Insausti ha expresado que no se rendirá en su intento de implementar el gravamen antes de lo previsto. Sin embargo, todo indica que, al igual que las otras localidades vascas que deseen instaurar el impuesto, San Sebastián tendrá que esperar hasta 2027. Agirre, en una conversación reciente, destacó que aunque el Ayuntamiento tiene la intención de avanzar más rápido, el proyecto de norma foral estipula que la fecha de entrada en vigor será el 1 de enero de 2027. La norma actualmente está en las Juntas Generales, donde se discutirá este asunto.
La diputada acudió a las Juntas Generales el 27 de marzo para exponer los pormenores de esta nueva normativa en una comisión de Hacienda. Agirre confía en poder asistir a las Juntas nuevamente antes de Semana Santa para iniciar el periodo de enmiendas y la tramitación correspondiente. Los partidos tendrán tiempo hasta el 24 de abril para presentar sus propuestas, y el texto final se debatirá durante los plenos programados para mayo o junio.

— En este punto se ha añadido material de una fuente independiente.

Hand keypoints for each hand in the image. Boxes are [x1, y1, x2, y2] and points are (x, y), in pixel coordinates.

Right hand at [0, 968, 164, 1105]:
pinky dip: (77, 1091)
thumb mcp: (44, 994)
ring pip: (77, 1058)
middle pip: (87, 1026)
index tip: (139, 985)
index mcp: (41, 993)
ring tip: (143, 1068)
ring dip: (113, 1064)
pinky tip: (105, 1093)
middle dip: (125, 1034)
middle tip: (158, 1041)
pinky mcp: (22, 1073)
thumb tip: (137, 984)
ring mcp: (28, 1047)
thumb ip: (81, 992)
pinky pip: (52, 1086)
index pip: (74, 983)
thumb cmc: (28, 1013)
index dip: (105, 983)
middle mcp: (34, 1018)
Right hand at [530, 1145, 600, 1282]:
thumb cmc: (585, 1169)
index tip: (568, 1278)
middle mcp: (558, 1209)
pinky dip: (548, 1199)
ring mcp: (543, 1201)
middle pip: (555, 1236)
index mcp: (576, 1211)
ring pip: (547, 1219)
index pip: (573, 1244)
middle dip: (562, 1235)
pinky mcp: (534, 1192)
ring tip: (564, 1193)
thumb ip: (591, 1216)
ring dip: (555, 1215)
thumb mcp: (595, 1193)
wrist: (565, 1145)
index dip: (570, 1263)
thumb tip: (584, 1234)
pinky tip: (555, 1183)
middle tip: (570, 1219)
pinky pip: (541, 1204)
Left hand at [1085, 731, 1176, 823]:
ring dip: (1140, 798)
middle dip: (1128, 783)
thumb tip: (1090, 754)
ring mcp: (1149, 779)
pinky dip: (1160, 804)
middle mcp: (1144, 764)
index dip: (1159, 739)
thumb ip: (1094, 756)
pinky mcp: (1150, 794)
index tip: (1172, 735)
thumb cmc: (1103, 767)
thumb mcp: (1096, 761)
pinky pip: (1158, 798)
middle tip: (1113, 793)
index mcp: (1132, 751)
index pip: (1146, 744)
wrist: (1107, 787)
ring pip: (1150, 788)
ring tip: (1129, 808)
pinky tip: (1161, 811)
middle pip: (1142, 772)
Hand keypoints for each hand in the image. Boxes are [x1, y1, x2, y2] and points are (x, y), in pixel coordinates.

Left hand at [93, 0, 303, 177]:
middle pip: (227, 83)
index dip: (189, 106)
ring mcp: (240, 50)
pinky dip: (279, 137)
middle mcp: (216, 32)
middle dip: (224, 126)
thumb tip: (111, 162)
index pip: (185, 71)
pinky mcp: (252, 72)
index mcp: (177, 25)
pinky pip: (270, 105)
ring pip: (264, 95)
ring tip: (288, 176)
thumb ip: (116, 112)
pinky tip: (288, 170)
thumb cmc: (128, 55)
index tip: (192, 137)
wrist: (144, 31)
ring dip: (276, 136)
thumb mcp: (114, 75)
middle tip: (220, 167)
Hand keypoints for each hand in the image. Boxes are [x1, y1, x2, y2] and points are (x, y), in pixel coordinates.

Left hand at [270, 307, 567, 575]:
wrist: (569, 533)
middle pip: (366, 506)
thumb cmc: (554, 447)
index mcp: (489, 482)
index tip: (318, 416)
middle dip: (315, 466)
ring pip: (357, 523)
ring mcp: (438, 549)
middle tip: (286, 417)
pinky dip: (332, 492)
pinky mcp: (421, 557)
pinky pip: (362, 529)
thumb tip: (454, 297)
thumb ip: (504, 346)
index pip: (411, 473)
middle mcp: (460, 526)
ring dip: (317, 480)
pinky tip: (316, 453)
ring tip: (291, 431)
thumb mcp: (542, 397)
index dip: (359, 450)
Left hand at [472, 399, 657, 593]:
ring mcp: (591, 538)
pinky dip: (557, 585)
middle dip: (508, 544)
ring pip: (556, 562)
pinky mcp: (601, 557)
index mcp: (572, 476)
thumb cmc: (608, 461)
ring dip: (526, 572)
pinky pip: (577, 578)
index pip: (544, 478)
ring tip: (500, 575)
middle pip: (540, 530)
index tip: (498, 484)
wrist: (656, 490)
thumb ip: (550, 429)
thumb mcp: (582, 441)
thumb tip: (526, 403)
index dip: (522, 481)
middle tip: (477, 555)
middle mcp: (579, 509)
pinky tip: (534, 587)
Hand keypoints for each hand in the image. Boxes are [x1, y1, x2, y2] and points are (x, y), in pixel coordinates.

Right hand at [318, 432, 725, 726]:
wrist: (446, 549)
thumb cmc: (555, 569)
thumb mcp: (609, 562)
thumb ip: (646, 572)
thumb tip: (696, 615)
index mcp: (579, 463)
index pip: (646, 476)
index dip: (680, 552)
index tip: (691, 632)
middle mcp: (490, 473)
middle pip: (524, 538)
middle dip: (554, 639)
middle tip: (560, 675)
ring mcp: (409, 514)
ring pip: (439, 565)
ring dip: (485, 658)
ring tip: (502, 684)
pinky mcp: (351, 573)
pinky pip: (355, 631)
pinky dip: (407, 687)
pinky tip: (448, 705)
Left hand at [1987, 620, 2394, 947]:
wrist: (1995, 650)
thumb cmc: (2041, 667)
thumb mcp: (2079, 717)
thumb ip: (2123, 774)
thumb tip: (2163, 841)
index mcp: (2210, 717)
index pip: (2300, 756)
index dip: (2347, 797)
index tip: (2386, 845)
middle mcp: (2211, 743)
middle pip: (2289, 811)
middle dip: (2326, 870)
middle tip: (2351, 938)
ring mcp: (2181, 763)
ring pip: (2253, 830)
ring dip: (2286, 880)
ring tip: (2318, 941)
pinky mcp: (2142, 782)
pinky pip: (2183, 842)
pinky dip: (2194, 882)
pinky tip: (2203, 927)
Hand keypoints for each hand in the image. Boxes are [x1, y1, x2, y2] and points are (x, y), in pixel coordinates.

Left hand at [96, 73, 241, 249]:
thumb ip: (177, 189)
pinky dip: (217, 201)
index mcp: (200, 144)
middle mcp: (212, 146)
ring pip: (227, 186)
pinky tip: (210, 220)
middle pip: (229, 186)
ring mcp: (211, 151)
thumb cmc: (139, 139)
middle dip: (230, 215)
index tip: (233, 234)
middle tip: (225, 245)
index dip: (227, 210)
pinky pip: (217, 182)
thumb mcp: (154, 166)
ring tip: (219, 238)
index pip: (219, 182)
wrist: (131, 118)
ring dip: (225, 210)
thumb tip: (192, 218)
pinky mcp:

Es importante destacar que las Juntas Generales tienen la capacidad de modificar la fecha de entrada en vigor de esta norma, aunque parece que el consenso alcanzado entre las diputaciones y los partidos que las representan no permitirá anticipar la aplicación del impuesto a una fecha anterior al 1 de enero de 2027. Este nuevo gravamen tiene como objetivo regular el turismo en la región, una actividad que, a pesar de conllevar beneficios económicos, también genera desafíos para la infraestructura y los servicios locales.
La regulación de un impuesto turístico podría suponer una fuente importante de ingresos para los ayuntamientos, lo que les permitiría gestionar mejor los impactos del turismo. La implementación de este tipo de impuesto es un tema relevante en muchas ciudades europeas que buscan equilibrar el crecimiento turístico con la calidad de vida de sus residentes. En el contexto de Gipuzkoa, el debate sobre este impuesto refleja la necesidad de encontrar soluciones sostenibles que beneficien tanto a turistas como a ciudadanos locales.
A medida que se aproxima la fecha de debate en las Juntas Generales, el seguimiento de este proceso se convierte en un punto crucial para entender cómo se manejará el turismo en Gipuzkoa en los próximos años. La colaboración entre las autoridades locales y el Gobierno Vasco será fundamental para asegurar una transición efectiva a este nuevo régimen fiscal. La comunidad espera que estas decisiones se tomen de manera consensuada y en beneficio de todos los actores implicados.